- Department of Employment and Social Development
- Style: The Honourable
- Member of: Cabinet; Privy Council;
- Appointer: Monarch (represented by the governor general); on the advice of the prime minister
- Term length: At His Majesty's pleasure
- Inaugural holder: Liza Frulla
- Formation: 12 December 2003
- Salary: CA$299,900 (2024)
- Website: www.hrsdc.gc.ca

= Minister of Families, Children and Social Development =

Canadian cabinet position (2003–2025)

The minister of families, children and social development (ministre de la famille, des enfants et du développement social) is a minister of the Crown in the Cabinet of Canada. The associated department is Employment and Social Development Canada. On March 14, 2025 the position was abolished, its responsibilities being consolidated into the new position of Minister of Jobs and Families.

==History==
The position of Minister of Social Development was created in 2000 to be responsible for overseeing Social Development Canada a new federal department concerned with the needs of seniors, children, families and people with disabilities. Prior to 2003, these responsibilities were under the Minister of Human Resources Development.

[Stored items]
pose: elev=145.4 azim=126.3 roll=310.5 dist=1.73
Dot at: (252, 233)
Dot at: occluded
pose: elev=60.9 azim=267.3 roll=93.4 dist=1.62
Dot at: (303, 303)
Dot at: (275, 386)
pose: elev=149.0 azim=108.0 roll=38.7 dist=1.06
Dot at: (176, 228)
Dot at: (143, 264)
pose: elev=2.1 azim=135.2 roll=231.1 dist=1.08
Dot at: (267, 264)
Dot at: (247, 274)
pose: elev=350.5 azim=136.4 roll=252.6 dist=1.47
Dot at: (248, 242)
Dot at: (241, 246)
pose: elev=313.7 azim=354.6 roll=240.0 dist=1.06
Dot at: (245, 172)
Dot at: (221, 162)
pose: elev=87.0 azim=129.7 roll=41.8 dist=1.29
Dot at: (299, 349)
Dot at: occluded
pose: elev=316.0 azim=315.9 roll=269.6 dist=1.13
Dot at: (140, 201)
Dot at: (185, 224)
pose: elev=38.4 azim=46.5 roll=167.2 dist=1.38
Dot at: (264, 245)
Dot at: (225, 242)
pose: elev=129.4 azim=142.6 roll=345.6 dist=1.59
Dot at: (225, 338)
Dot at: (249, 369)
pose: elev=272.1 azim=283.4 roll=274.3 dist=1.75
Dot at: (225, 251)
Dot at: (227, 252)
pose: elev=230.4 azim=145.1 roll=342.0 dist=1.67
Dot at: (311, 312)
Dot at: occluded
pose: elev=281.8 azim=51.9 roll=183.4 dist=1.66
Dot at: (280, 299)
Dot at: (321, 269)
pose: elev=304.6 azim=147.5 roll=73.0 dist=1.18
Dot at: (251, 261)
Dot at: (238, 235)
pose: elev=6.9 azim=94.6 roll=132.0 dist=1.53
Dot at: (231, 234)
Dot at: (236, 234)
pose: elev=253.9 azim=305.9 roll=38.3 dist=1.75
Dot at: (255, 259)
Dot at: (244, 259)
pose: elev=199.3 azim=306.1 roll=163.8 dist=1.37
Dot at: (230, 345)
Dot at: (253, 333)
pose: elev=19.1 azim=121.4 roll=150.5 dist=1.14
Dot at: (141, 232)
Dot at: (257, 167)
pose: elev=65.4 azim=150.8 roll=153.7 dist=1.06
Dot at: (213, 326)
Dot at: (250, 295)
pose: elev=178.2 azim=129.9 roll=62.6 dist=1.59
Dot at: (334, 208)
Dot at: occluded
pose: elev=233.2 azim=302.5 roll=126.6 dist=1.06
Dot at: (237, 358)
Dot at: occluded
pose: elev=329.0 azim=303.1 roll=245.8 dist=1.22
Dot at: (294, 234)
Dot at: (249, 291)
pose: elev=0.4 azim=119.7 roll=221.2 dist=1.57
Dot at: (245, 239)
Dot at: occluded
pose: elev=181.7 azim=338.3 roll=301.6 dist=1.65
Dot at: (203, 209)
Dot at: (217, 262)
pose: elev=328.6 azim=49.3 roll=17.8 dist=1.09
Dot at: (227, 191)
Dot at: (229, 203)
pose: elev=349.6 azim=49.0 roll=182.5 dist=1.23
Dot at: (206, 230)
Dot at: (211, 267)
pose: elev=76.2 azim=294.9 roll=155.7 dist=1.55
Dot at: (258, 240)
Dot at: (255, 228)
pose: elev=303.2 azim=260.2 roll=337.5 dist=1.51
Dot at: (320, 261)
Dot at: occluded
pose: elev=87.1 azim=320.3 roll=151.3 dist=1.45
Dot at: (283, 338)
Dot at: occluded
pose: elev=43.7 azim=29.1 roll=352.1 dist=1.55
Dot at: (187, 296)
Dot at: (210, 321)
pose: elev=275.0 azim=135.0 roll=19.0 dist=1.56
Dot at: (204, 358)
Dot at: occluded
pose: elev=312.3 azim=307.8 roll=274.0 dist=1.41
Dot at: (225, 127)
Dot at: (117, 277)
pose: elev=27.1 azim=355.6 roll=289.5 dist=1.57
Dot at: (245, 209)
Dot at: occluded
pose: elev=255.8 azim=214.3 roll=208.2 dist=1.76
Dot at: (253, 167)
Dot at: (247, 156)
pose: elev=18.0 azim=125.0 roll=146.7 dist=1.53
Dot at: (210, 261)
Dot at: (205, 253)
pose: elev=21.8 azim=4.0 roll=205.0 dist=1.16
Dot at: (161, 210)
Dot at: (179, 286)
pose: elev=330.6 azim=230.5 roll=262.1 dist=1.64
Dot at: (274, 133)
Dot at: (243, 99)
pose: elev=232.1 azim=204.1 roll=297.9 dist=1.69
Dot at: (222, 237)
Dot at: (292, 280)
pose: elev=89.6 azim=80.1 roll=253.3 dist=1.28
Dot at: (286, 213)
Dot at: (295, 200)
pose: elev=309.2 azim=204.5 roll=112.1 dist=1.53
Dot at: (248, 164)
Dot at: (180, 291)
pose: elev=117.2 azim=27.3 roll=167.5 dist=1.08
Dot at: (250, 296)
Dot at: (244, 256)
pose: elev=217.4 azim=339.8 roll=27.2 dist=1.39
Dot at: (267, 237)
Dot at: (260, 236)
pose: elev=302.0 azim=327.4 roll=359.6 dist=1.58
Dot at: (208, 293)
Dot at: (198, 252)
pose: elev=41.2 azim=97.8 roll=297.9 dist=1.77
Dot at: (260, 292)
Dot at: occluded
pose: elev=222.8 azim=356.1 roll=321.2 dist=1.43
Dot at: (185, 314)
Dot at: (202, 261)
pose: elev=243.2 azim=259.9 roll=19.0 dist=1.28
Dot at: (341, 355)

§ WHAT TO DO
Pick up the article on Canada's Minister of Families, Children and Social Development after its last sentence and keep writing it.

§ EXERCISE ANSWER
On February 4, 2006, Prime Minister Stephen Harper merged the personnel and responsibilities of Social Development Canada into Human Resources and Skills Development Canada using an Order in Council, and did not name anybody to the post of Minister of Social Development.

On November 4, 2015, Prime Minister Justin Trudeau transferred the employment responsibilities to the Minister of Labour and changed the name of the portfolio to Minister of Families, Children and Social Development.

The position was abolished on March 14, 2025, its responsibilities being consolidated into the new position of Minister of Jobs and Families.

==Role==
The Minister is also responsible for the:
- Canada Pension Plan: Pension Appeals Board
- Canada Pension Plan: Review Tribunals

==List of ministers==
Key:

No.: Portrait; Name; Term of office; Political party; Ministry
Minister of Social Development
1: Liza Frulla; December 12, 2003; July 19, 2004; Liberal; 27 (Martin)
2: Ken Dryden; July 20, 2004; February 5, 2006; Liberal
Minister of Human Resources and Social Development
3: Diane Finley; February 6, 2006; January 3, 2007; Conservative; 28 (Harper)
4: Monte Solberg; January 4, 2007; October 29, 2008; Conservative
Minister of Human Resources and Skills Development
(3): Diane Finley; October 30, 2008; July 15, 2013; Conservative; 28 (Harper)
Minister of Employment and Social Development
5: Jason Kenney; July 15, 2013; February 9, 2015; Conservative; 28 (Harper)
7: Pierre Poilievre; February 9, 2015; November 4, 2015; Conservative
Minister of Families, Children and Social Development
8: Jean-Yves Duclos; November 4, 2015; November 20, 2019; Liberal; 29 (J. Trudeau)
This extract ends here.